Acampado com a família desde do dia 2 de maio às margens da BR-116, na Ilha da Flores, o reciclador Teófilo Rodrigues Motta Junior, 53 anos, vive uma rotina inédita. Mesmo acostumado com os alagamentos no bairro Arquipélago, foi a primeira vez que precisou recorrer a um abrigo improvisado na rodovia.
— A gente ficava na rua (quando alagava), na frente da casa, sabe? Na estrada, mesmo, a gente nunca chegou a ficar, é a primeira vez — descreve Teófilo Motta.
O receio com atos de vandalismo e furtos na sua casa, localizada na Rua do Pescador, e a preocupação com os dois cachorros o levou a se somar a outras dezenas de pessoas que transformaram as BR-116 e BR-290 em endereços de residências precárias. O reciclador está acampado com o casal de filhos, uma nora, um genro e dois bebês, de 7 e 11 meses. Um caminhão antigo usado no trabalho de coleta também foi salvo.
Não é, porém, a primeira vez que a vida do reciclador vira tema de reportagem. Em maio de 2008, Teófilo Motta ainda trabalhava utilizando uma carroça. Naquele ano, uma discussão a partir de proposta do então vereador Sebastião Melo propunha o fim da circulação dos veículos de tração animal em Porto Alegre. O debate que pautava a cidade também foi tema de comentários do colunista do Grupo RBS Paulo Sant'Ana, que foi provocado a viver um pouco da rotina de um carroceiro. E assim ele o fez, no dia 12 de maio de 2008, ao lado de Teófilo Motta (leia abaixo a reportagem publicada em 2008).

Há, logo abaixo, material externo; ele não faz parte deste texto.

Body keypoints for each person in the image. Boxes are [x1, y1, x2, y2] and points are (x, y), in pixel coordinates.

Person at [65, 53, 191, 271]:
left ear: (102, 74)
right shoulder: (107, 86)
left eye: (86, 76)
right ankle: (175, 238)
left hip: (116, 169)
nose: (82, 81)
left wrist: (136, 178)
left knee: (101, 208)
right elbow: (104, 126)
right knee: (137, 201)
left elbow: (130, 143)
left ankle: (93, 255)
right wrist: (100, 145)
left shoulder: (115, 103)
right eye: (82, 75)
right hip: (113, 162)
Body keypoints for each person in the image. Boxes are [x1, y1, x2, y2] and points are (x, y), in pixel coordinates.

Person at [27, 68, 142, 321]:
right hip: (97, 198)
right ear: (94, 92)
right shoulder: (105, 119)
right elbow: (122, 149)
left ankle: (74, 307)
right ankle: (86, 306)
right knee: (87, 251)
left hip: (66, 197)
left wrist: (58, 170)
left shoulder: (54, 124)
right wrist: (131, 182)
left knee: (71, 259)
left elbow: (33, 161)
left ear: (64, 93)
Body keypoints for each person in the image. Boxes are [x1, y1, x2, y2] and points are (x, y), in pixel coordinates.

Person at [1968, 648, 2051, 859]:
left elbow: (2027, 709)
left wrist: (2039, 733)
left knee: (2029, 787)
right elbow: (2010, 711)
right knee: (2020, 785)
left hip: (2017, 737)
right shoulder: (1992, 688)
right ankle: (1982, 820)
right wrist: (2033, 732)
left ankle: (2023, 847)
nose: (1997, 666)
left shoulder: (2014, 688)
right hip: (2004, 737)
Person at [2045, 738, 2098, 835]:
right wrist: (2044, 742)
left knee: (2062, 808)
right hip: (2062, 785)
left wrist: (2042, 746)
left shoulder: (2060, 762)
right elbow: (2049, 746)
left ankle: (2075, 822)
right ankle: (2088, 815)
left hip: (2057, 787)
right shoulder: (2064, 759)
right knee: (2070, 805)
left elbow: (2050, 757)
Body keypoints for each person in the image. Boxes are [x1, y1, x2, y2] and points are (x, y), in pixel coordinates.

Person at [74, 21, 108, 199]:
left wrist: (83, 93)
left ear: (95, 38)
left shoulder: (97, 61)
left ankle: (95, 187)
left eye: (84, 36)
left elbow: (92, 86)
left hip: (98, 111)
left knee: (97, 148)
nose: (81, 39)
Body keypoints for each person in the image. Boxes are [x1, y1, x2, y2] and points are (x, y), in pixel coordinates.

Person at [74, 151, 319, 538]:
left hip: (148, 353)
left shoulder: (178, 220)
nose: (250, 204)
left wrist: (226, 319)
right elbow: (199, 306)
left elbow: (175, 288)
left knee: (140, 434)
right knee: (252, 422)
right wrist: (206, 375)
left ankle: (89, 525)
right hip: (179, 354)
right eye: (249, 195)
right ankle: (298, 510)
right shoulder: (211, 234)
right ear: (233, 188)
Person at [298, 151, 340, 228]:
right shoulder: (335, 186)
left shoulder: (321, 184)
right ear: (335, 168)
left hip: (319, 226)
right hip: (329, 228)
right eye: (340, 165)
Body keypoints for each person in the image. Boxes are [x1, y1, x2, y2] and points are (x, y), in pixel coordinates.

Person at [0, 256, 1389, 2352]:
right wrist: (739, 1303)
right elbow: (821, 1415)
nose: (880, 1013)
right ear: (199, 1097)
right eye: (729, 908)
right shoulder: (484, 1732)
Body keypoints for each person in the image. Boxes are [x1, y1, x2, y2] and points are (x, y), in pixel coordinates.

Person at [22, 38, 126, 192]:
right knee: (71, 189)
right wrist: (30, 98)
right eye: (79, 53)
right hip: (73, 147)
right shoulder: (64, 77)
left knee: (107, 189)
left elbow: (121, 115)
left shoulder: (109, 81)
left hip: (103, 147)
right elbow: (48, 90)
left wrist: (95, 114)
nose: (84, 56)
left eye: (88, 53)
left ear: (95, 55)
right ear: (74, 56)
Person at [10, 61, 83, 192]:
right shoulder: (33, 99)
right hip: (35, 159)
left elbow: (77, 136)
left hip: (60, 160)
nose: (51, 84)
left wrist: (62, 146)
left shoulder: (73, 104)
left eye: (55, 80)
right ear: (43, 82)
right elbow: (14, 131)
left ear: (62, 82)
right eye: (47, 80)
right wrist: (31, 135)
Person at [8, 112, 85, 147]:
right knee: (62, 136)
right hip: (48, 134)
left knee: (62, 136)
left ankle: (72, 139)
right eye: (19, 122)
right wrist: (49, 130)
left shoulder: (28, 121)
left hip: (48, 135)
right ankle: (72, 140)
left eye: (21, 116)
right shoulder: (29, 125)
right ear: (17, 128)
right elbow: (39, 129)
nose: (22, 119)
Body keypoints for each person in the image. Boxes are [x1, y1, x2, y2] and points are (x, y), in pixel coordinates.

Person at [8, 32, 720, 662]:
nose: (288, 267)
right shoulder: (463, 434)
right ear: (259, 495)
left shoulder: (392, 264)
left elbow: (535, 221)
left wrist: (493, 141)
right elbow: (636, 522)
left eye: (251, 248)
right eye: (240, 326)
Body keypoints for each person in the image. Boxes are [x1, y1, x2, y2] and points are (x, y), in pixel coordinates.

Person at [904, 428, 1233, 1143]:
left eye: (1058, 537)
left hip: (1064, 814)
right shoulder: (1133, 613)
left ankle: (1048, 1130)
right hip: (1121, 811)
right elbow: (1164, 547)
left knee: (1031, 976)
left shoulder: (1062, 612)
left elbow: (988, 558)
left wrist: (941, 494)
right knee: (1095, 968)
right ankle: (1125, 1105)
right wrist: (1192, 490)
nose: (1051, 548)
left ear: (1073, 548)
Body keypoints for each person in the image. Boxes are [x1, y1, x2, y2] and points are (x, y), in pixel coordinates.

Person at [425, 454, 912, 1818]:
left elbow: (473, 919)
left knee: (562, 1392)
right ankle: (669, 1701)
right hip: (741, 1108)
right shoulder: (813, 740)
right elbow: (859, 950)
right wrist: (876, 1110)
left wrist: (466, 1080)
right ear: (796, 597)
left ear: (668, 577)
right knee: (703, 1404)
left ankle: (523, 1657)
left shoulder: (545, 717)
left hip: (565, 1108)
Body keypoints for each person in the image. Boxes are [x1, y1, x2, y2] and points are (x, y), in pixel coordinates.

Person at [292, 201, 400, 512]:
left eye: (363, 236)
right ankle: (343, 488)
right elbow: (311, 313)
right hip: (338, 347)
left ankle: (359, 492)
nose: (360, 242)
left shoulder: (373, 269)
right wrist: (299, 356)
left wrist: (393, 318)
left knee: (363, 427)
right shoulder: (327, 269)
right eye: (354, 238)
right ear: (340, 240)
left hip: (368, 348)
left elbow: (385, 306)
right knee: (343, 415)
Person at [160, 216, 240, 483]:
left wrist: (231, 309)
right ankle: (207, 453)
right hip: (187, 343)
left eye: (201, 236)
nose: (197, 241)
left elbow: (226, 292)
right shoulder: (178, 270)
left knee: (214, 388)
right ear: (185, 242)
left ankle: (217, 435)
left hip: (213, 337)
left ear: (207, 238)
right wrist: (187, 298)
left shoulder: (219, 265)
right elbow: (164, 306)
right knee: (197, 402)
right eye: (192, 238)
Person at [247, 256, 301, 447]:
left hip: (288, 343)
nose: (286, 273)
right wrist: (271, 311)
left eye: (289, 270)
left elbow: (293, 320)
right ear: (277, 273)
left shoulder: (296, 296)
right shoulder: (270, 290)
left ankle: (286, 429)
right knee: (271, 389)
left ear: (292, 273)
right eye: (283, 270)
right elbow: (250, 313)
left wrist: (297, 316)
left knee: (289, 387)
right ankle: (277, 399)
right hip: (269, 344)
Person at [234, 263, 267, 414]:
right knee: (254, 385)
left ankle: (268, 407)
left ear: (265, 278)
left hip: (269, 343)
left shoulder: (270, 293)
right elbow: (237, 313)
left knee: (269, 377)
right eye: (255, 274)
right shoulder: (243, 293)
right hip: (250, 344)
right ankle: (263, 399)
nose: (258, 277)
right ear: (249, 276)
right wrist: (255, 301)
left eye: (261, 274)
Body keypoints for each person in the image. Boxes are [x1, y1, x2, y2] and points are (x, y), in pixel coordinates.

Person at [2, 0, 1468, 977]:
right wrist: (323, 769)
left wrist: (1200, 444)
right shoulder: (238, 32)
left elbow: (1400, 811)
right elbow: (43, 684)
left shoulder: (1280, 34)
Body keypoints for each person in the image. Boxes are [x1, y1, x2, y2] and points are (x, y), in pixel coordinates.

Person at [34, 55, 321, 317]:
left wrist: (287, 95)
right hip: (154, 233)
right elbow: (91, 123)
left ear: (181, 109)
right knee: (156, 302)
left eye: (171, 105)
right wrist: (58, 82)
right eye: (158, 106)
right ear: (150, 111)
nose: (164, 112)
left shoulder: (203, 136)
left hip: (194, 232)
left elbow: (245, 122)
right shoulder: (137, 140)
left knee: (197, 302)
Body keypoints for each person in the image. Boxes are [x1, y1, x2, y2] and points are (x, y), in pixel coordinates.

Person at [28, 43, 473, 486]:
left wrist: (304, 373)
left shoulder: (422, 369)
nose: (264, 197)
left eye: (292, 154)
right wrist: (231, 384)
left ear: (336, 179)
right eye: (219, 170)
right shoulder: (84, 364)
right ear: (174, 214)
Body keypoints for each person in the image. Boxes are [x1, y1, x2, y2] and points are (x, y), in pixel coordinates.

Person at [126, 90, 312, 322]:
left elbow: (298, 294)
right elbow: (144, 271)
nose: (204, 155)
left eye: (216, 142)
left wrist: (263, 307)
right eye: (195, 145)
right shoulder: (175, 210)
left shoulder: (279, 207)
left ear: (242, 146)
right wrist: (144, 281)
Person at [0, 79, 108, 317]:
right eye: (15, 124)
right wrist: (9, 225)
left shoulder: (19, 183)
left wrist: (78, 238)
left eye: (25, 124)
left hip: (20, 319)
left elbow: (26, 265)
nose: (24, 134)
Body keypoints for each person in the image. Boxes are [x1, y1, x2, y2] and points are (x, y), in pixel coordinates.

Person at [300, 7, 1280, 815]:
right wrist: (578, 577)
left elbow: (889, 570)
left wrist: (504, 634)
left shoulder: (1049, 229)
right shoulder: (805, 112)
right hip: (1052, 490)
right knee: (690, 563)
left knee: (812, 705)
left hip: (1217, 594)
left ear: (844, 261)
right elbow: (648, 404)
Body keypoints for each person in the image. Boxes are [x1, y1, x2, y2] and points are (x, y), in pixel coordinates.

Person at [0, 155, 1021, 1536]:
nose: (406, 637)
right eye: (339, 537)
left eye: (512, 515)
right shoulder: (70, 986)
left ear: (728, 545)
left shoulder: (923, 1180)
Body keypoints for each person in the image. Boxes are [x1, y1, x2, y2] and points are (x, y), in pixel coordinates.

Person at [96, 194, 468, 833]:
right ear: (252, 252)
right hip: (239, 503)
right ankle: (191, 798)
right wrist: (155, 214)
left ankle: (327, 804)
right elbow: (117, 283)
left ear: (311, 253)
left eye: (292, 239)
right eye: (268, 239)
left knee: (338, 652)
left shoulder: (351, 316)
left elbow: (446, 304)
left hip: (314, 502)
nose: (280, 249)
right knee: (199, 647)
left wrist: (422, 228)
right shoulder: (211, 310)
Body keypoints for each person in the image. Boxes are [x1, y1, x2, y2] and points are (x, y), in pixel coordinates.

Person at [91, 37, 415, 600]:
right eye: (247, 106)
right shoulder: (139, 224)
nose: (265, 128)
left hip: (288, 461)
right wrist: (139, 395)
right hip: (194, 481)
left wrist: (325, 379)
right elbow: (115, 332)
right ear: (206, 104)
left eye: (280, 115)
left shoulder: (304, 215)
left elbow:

O colunista morreu em julho de 2017.
— A gente conversou bastante. Ele me falou sobre quando ele foi delegado em Porto Alegre. Eu perguntei também pra ele por que ele fumava tanto. Ele disse que era muito difícil de parar — relembra.
Paulo Sant'ana percorreu, em 43 minutos, cerca de 10 quilômetros, partindo da Ilha Grande dos Marinheiros até a Avenida Cristóvão Colombo. A bordo da carroça puxada pelo cavalo Pretinho, o colunista conduziu o veículo e recolheu alguns sacos de lixo.
"É uma vida dura e sacrificada a do carroceiro. Ele consegue, a muito custo, catar grande quantidade de lixo para ganhar R$ 600 a R$ 700 por mês", publicou Sant'Ana em coluna no dia seguinte.
À época, Teófilo presidia a Associação dos Carroceiros de Porto Alegre. A entidade buscava regularizar a atividade na capital gaúcha.
— Consegui o emplacamento das carroças, uma carteira. Tinha também uma ajuda da UFRGS para eles tratarem os cavalos — lembra Teófilo Motta.
O reciclador conseguiu retomar a coleta de materiais no último domingo (26). Isso foi possível graças ao conserto do Mercedes Benz 608, que substituiu a antiga carroça. Por enquanto, a família de Teófilo Motta segue sem expectativa de retorno para casa.